▶ **WRITTEN INSTRUCTION**:
Print every one of the rows below line for line, changing nothing.
^^^^
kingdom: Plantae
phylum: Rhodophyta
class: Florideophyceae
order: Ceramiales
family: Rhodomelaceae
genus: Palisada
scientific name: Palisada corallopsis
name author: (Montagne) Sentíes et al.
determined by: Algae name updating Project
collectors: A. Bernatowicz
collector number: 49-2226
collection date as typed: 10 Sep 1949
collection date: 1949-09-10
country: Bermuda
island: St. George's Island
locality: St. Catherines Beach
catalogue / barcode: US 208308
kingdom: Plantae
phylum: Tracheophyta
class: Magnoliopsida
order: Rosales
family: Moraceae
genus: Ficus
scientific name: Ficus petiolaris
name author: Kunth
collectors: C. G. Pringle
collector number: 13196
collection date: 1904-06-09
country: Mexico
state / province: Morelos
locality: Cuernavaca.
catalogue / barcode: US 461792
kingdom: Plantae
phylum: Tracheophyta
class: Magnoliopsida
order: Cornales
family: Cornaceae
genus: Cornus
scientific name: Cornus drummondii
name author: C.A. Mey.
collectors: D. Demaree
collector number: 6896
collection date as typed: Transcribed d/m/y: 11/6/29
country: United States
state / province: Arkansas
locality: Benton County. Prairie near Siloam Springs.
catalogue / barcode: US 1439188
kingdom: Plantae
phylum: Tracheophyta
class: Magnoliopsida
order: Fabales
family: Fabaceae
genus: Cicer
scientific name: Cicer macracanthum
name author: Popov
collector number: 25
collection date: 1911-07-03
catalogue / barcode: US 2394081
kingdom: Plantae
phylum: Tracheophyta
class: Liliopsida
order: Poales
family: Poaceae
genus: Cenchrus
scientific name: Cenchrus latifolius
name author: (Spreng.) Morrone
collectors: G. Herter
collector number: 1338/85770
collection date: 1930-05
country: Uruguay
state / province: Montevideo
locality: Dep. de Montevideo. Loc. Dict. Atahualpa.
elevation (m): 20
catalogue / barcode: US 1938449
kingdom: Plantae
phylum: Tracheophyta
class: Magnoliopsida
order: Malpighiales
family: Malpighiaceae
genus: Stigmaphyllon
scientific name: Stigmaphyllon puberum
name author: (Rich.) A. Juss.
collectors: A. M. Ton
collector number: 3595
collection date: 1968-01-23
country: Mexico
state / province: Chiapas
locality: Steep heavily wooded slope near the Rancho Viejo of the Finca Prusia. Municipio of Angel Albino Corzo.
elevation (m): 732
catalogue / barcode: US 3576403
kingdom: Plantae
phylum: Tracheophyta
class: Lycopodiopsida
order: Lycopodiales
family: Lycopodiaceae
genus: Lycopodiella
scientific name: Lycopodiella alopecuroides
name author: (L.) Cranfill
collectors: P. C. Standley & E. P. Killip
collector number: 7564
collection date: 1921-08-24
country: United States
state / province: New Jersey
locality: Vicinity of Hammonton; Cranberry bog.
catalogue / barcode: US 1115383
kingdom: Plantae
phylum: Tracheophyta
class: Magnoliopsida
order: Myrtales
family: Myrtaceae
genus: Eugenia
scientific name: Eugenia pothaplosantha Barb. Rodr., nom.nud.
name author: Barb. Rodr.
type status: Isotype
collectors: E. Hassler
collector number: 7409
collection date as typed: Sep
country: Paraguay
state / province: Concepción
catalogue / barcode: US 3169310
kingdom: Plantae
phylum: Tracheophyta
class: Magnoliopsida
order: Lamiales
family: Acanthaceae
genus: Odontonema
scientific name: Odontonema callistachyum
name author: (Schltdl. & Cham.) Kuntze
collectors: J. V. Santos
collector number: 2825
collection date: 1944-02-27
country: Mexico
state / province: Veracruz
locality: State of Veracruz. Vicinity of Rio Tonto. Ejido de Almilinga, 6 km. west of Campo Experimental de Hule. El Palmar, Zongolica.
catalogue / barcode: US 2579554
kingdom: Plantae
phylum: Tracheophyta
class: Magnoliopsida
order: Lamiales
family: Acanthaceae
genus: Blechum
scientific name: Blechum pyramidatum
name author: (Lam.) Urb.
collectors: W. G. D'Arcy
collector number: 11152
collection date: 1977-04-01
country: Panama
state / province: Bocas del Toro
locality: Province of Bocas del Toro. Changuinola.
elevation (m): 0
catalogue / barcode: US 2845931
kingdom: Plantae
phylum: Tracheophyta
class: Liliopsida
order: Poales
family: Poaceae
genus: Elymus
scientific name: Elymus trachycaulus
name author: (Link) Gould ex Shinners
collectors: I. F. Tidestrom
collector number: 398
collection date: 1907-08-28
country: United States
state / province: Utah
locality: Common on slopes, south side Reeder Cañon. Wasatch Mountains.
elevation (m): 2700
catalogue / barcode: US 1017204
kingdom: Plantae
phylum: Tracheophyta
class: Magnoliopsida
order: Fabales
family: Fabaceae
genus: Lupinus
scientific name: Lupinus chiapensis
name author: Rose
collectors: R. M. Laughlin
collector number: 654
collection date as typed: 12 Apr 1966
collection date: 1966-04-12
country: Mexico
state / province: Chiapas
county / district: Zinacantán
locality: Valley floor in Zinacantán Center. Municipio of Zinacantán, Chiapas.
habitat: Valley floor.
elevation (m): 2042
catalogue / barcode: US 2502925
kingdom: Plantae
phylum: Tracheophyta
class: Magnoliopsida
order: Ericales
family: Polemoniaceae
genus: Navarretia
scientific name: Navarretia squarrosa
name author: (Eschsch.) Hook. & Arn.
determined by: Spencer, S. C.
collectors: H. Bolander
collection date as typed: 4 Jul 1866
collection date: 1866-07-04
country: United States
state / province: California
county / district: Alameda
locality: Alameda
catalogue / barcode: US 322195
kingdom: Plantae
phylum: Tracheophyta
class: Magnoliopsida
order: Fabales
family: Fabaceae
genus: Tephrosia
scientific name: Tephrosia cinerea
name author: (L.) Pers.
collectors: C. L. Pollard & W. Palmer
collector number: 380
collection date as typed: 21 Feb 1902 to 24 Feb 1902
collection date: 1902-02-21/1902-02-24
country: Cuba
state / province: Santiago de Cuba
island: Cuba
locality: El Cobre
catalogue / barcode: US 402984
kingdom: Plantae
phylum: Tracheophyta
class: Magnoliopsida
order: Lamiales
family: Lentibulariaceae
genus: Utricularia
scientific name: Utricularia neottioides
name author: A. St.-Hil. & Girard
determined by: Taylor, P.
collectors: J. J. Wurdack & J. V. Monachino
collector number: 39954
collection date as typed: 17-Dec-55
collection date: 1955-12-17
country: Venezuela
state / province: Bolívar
^^^^
▶ **OUTPUT FOR THIS EXERCISE**:
kingdom: Plantae
phylum: Rhodophyta
class: Florideophyceae
order: Ceramiales
family: Rhodomelaceae
genus: Palisada
scientific name: Palisada corallopsis
name author: (Montagne) Sentíes et al.
determined by: Algae name updating Project
collectors: A. Bernatowicz
collector number: 49-2226
collection date as typed: 10 Sep 1949
collection date: 1949-09-10
country: Bermuda
island: St. George's Island
locality: St. Catherines Beach
catalogue / barcode: US 208308
kingdom: Plantae
phylum: Tracheophyta
class: Magnoliopsida
order: Rosales
family: Moraceae
genus: Ficus
scientific name: Ficus petiolaris
name author: Kunth
collectors: C. G. Pringle
collector number: 13196
collection date: 1904-06-09
country: Mexico
state / province: Morelos
locality: Cuernavaca.
catalogue / barcode: US 461792
kingdom: Plantae
phylum: Tracheophyta
class: Magnoliopsida
order: Cornales
family: Cornaceae
genus: Cornus
scientific name: Cornus drummondii
name author: C.A. Mey.
collectors: D. Demaree
collector number: 6896
collection date as typed: Transcribed d/m/y: 11/6/29
country: United States
state / province: Arkansas
locality: Benton County. Prairie near Siloam Springs.
catalogue / barcode: US 1439188
kingdom: Plantae
phylum: Tracheophyta
class: Magnoliopsida
order: Fabales
family: Fabaceae
genus: Cicer
scientific name: Cicer macracanthum
name author: Popov
collector number: 25
collection date: 1911-07-03
catalogue / barcode: US 2394081
kingdom: Plantae
phylum: Tracheophyta
class: Liliopsida
order: Poales
family: Poaceae
genus: Cenchrus
scientific name: Cenchrus latifolius
name author: (Spreng.) Morrone
collectors: G. Herter
collector number: 1338/85770
collection date: 1930-05
country: Uruguay
state / province: Montevideo
locality: Dep. de Montevideo. Loc. Dict. Atahualpa.
elevation (m): 20
catalogue / barcode: US 1938449
kingdom: Plantae
phylum: Tracheophyta
class: Magnoliopsida
order: Malpighiales
family: Malpighiaceae
genus: Stigmaphyllon
scientific name: Stigmaphyllon puberum
name author: (Rich.) A. Juss.
collectors: A. M. Ton
collector number: 3595
collection date: 1968-01-23
country: Mexico
state / province: Chiapas
locality: Steep heavily wooded slope near the Rancho Viejo of the Finca Prusia. Municipio of Angel Albino Corzo.
elevation (m): 732
catalogue / barcode: US 3576403
kingdom: Plantae
phylum: Tracheophyta
class: Lycopodiopsida
order: Lycopodiales
family: Lycopodiaceae
genus: Lycopodiella
scientific name: Lycopodiella alopecuroides
name author: (L.) Cranfill
collectors: P. C. Standley & E. P. Killip
collector number: 7564
collection date: 1921-08-24
country: United States
state / province: New Jersey
locality: Vicinity of Hammonton; Cranberry bog.
catalogue / barcode: US 1115383
kingdom: Plantae
phylum: Tracheophyta
class: Magnoliopsida
order: Myrtales
family: Myrtaceae
genus: Eugenia
scientific name: Eugenia pothaplosantha Barb. Rodr., nom.nud.
name author: Barb. Rodr.
type status: Isotype
collectors: E. Hassler
collector number: 7409
collection date as typed: Sep
country: Paraguay
state / province: Concepción
catalogue / barcode: US 3169310
kingdom: Plantae
phylum: Tracheophyta
class: Magnoliopsida
order: Lamiales
family: Acanthaceae
genus: Odontonema
scientific name: Odontonema callistachyum
name author: (Schltdl. & Cham.) Kuntze
collectors: J. V. Santos
collector number: 2825
collection date: 1944-02-27
country: Mexico
state / province: Veracruz
locality: State of Veracruz. Vicinity of Rio Tonto. Ejido de Almilinga, 6 km. west of Campo Experimental de Hule. El Palmar, Zongolica.
catalogue / barcode: US 2579554
kingdom: Plantae
phylum: Tracheophyta
class: Magnoliopsida
order: Lamiales
family: Acanthaceae
genus: Blechum
scientific name: Blechum pyramidatum
name author: (Lam.) Urb.
collectors: W. G. D'Arcy
collector number: 11152
collection date: 1977-04-01
country: Panama
state / province: Bocas del Toro
locality: Province of Bocas del Toro. Changuinola.
elevation (m): 0
catalogue / barcode: US 2845931
kingdom: Plantae
phylum: Tracheophyta
class: Liliopsida
order: Poales
family: Poaceae
genus: Elymus
scientific name: Elymus trachycaulus
name author: (Link) Gould ex Shinners
collectors: I. F. Tidestrom
collector number: 398
collection date: 1907-08-28
country: United States
state / province: Utah
locality: Common on slopes, south side Reeder Cañon. Wasatch Mountains.
elevation (m): 2700
catalogue / barcode: US 1017204
kingdom: Plantae
phylum: Tracheophyta
class: Magnoliopsida
order: Fabales
family: Fabaceae
genus: Lupinus
scientific name: Lupinus chiapensis
name author: Rose
collectors: R. M. Laughlin
collector number: 654
collection date as typed: 12 Apr 1966
collection date: 1966-04-12
country: Mexico
state / province: Chiapas
county / district: Zinacantán
locality: Valley floor in Zinacantán Center. Municipio of Zinacantán, Chiapas.
habitat: Valley floor.
elevation (m): 2042
catalogue / barcode: US 2502925
kingdom: Plantae
phylum: Tracheophyta
class: Magnoliopsida
order: Ericales
family: Polemoniaceae
genus: Navarretia
scientific name: Navarretia squarrosa
name author: (Eschsch.) Hook. & Arn.
determined by: Spencer, S. C.
collectors: H. Bolander
collection date as typed: 4 Jul 1866
collection date: 1866-07-04
country: United States
state / province: California
county / district: Alameda
locality: Alameda
catalogue / barcode: US 322195
kingdom: Plantae
phylum: Tracheophyta
class: Magnoliopsida
order: Fabales
family: Fabaceae
genus: Tephrosia
scientific name: Tephrosia cinerea
name author: (L.) Pers.
collectors: C. L. Pollard & W. Palmer
collector number: 380
collection date as typed: 21 Feb 1902 to 24 Feb 1902
collection date: 1902-02-21/1902-02-24
country: Cuba
state / province: Santiago de Cuba
island: Cuba
locality: El Cobre
catalogue / barcode: US 402984
kingdom: Plantae
phylum: Tracheophyta
class: Magnoliopsida
order: Lamiales
family: Lentibulariaceae
genus: Utricularia
scientific name: Utricularia neottioides
name author: A. St.-Hil. & Girard
determined by: Taylor, P.
collectors: J. J. Wurdack & J. V. Monachino
collector number: 39954
collection date as typed: 17-Dec-55
collection date: 1955-12-17
country: Venezuela
state / province: Bolívar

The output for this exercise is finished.